Additionally, enablig cmov (i.e., disabling cmov conversion) greatly reduces the optimal base case size for FindFirstFunctions.findfirstsortedequal. Without cmov, we need a very large base case to avoid too many branches, scanning large swaths contiguously.
With cmov, we can reduce the base case size to 8, taking several additional binary search steps without incurring heavy branch prediction penalties.
However, we default to a large base case size, under the assumptions users are not setting this ENV variable; we assume that an expert user concerned about binary search performance who sets this variable will also be able to choose their own basecase size.

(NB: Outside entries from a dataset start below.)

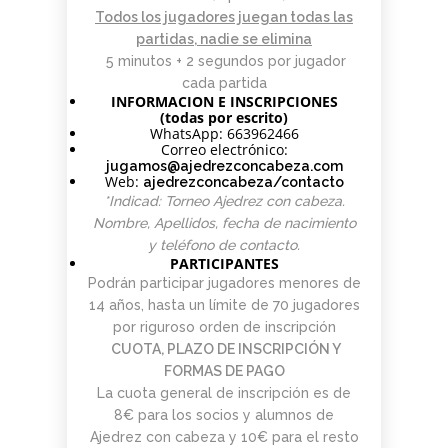
PARA
AJEDREZ CON
DE JUGAR
CON
DEL PAULAR)
Todos los jugadores juegan todas las
ADULTOS -
CABEZA 2026
CON
CABEZA
partidas, nadie se elimina
CURSO DE
DIFERENCIA
23 DE
AJEDREZ
DE ELO –
5 minutos + 2 segundos por jugador
MAYO
APRENDE
LUNES 16 DE
cada partida
DESDE 0.
MARZO.
INFORMACION E INSCRIPCIONES
INICIO LA
20.15H
(todas por escrito)
SEMANA
WhatsApp: 663962466
Correo electrónico:
DEL 11 DE
jugamos@ajedrezconcabeza.com
MAYO
Web:
ajedrezconcabeza/contacto
*Indicad: Torneo Ajedrez con cabeza.
Nombre, Apellidos, fecha de nacimiento
y teléfono de contacto.
PARTICIPANTES
Podrán participar jugadores menores de
14 años, hasta un límite de 70 jugadores
por riguroso orden de inscripción
CUOTA, PLAZO DE INSCRIPCIÓN Y
FORMAS DE PAGO
La cuota general de inscripción es de
8€ para los socios y alumnos de
Ajedrez con cabeza y 10€ para el resto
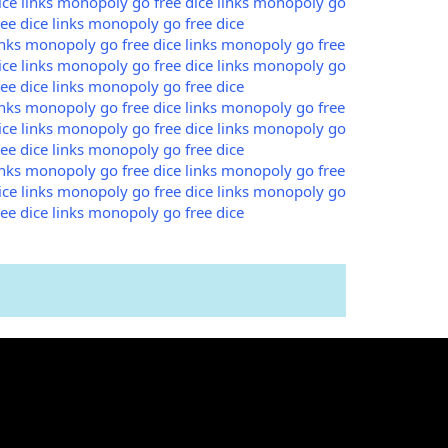
ce links
monopoly go free dice links
monopoly go
e dice links
monopoly go free dice
nks
monopoly go free dice links
monopoly go free
ce links
monopoly go free dice links
monopoly go
e dice links
monopoly go free dice
nks
monopoly go free dice links
monopoly go free
ce links
monopoly go free dice links
monopoly go
e dice links
monopoly go free dice
nks
monopoly go free dice links
monopoly go free
ce links
monopoly go free dice links
monopoly go
e dice links
monopoly go free dice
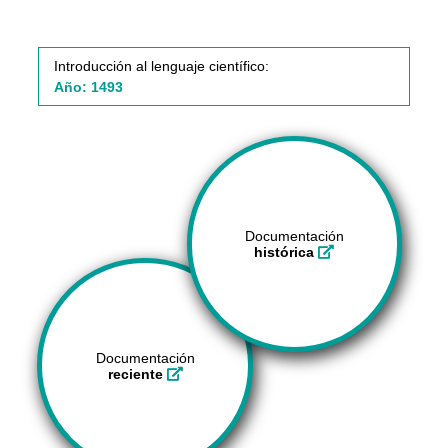
Introducción al lenguaje científico:
Año: 1493
Documentación
histórica
Documentación
reciente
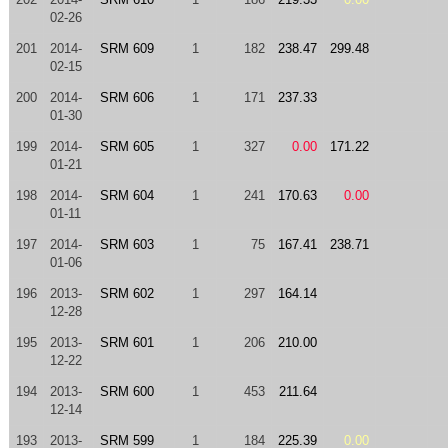
02-26
201
2014-
SRM 609
1
182
238.47
299.48
02-15
200
2014-
SRM 606
1
171
237.33
01-30
199
2014-
SRM 605
1
327
0.00
171.22
01-21
198
2014-
SRM 604
1
241
170.63
0.00
01-11
197
2014-
SRM 603
1
75
167.41
238.71
01-06
196
2013-
SRM 602
1
297
164.14
12-28
195
2013-
SRM 601
1
206
210.00
12-22
194
2013-
SRM 600
1
453
211.64
12-14
193
2013-
SRM 599
1
184
225.39
0.00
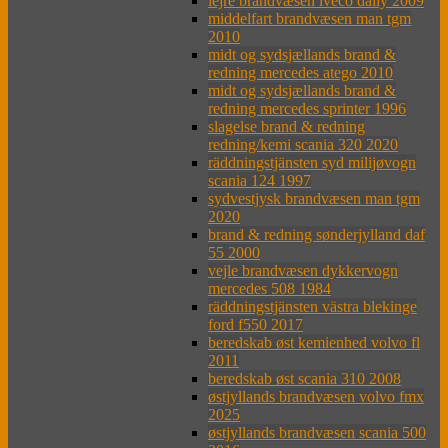
lejre brandvæsen iveco daily 2009
middelfart brandvæsen man tgm
2010
midt og sydsjællands brand &
redning mercedes atego 2010
midt og sydsjællands brand &
redning mercedes sprinter 1996
slagelse brand & redning
redning/kemi scania 320 2020
räddningstjänsten syd milijøvogn
scania 124 1997
sydvestjysk brandvæsen man tgm
2020
brand & redning sønderjylland daf
55 2000
vejle brandvæsen dykkervogn
mercedes 508 1984
räddningstjänsten västra blekinge
ford f550 2017
beredskab øst kemienhed volvo fl
2011
beredskab øst scania 310 2008
østjyllands brandvæsen volvo fmx
2025
østjyllands brandvæsen scania 500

Take care when benchmarking JULIA_LLVM_ARGS="-x86-cmov-converter=false": your CPU's branch predictor can probably memorize a sequence of hundreds of perfectly random branches. Branch predcitors are great at defeating microbenchmarks.
Thus, you need a very long unpredictable sequence (which I tried to do in the above benchmark) to prevent the branch predictor from memorizing it.
In "real world" workloads, your branch predictor isn't going to be able to memorize a sequence of left vs right bisections in your binary search, as you won't be performing the same searches over and over again!
Without making your benchmark realistic, the default setting of converting cmov into branches will look unrealistically good.
If you actually are, memoize. If you're looking for close answers, look for something like bracketstrictlymontonic's guess API.